Las manchas en la piel son uno de los motivos de consulta más frecuentes en dermatología. Aunque muchas personas las consideran únicamente un problema estético, en realidad representan una alteración en la producción o distribución del pigmento de la piel y pueden tener causas muy diferentes.
Por eso, el primer paso no es elegir un tratamiento. Es realizar un diagnóstico.
No todas las manchas son iguales. Algunas están relacionadas con el sol, otras con cambios hormonales, inflamación, acné, envejecimiento cutáneo, medicamentos o sensibilidad de la piel. Antes de iniciar cualquier tratamiento despigmentante, es fundamental comprender qué tipo de mancha tiene cada paciente.
Por qué aparecen las manchas
La pigmentación de la piel es el resultado del equilibrio entre múltiples factores. La radiación ultravioleta es uno de los principales desencadenantes, pero también influyen los cambios hormonales, la inflamación, algunos medicamentos, la predisposición genética, el envejecimiento cutáneo y determinados procesos biológicos propios de cada persona.
Por eso, dos pacientes pueden presentar manchas similares, pero necesitar tratamientos completamente diferentes.

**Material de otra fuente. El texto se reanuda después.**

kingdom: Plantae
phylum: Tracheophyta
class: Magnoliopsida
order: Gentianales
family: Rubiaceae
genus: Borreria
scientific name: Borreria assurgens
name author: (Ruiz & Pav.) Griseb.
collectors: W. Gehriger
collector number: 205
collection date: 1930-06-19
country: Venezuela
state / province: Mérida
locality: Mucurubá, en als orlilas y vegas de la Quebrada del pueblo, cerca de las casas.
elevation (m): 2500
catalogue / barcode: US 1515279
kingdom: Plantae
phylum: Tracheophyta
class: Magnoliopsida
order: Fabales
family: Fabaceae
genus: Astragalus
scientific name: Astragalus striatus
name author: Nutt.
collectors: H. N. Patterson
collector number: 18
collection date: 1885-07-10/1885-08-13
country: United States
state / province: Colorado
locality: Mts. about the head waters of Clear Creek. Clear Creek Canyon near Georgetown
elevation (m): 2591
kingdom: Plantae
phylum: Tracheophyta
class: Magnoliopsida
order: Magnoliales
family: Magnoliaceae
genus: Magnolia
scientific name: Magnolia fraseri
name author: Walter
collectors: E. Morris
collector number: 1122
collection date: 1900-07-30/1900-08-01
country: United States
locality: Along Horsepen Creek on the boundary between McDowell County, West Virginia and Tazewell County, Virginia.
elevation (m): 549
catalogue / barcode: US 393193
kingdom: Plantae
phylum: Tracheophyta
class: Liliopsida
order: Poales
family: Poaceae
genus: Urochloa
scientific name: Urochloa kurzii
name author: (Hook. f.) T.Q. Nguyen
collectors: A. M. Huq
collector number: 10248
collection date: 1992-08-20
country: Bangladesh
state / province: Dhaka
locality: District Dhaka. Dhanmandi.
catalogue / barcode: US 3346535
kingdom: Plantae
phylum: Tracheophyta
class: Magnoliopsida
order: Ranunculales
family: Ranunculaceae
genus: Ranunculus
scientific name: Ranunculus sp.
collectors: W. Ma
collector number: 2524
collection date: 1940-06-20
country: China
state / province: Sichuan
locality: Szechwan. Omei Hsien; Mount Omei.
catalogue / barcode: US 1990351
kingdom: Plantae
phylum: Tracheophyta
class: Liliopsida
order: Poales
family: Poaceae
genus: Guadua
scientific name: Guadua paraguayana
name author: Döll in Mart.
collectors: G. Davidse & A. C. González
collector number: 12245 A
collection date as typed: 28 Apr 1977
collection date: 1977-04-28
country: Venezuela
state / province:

Las manchas también pueden aparecer después de brotes de acné, irritaciones, quemaduras, depilación o lesiones en la piel. En esos casos hablamos de hiperpigmentación postinflamatoria, una respuesta frecuente en pieles sensibles o con tendencia a pigmentarse.
Tipos de manchas
No toda mancha marrón es melasma. Y tampoco toda mancha necesita láser.
Entre las manchas más comunes se encuentran el melasma, las manchas solares, los lentigos, las manchas postinflamatorias y las pigmentaciones asociadas a lesiones previas.
El melasma suele aparecer en mejillas, frente, labio superior o mentón, y puede empeorar con el sol, el calor o factores hormonales. Las manchas solares suelen presentarse en zonas expuestas, como rostro, manos y escote. Las manchas postinflamatorias suelen quedar después de acné, irritación o lesiones cutáneas.
Cada tipo de mancha necesita un abordaje diferente. Usar productos sin indicación puede irritar la piel y empeorar la pigmentación.
Tratamientos para manchas en la piel
El tratamiento no busca solamente aclarar una mancha. También intenta corregir el mecanismo que la produjo y prevenir que vuelva a aparecer.
Por eso, además de tecnologías y tratamientos despigmentantes, muchas veces es necesario proteger la piel, controlar factores desencadenantes y establecer un plan de mantenimiento.
El abordaje puede incluir cremas indicadas por profesionales, peelings, láser, luz pulsada, tecnologías específicas o protocolos combinados. La elección depende del tipo de mancha, profundidad, sensibilidad de la piel y antecedentes del paciente.
Protector solar: parte del tratamiento
En muchas patologías pigmentarias, el protector solar no es un complemento del tratamiento. Es parte del tratamiento.
La fotoprotección diaria ayuda a prevenir la formación de nuevas manchas, disminuir las recaídas y potenciar los resultados obtenidos con otros procedimientos. En algunos casos puede recomendarse protector con color, especialmente en pacientes con melasma o sensibilidad a la luz visible.
Lo que nos gustaría que recuerdes
No todas las manchas son iguales. No todas requieren el mismo tratamiento. El protector solar forma parte del tratamiento. Y el diagnóstico es tan importante como la tecnología utilizada.
Cada mancha tiene una historia diferente. Comprender su origen permite elegir el tratamiento más efectivo y, muchas veces, evitar procedimientos innecesarios.
En Fidalgo & Cañón creemos que el mejor resultado comienza con un diagnóstico preciso y un plan diseñado especialmente para cada paciente.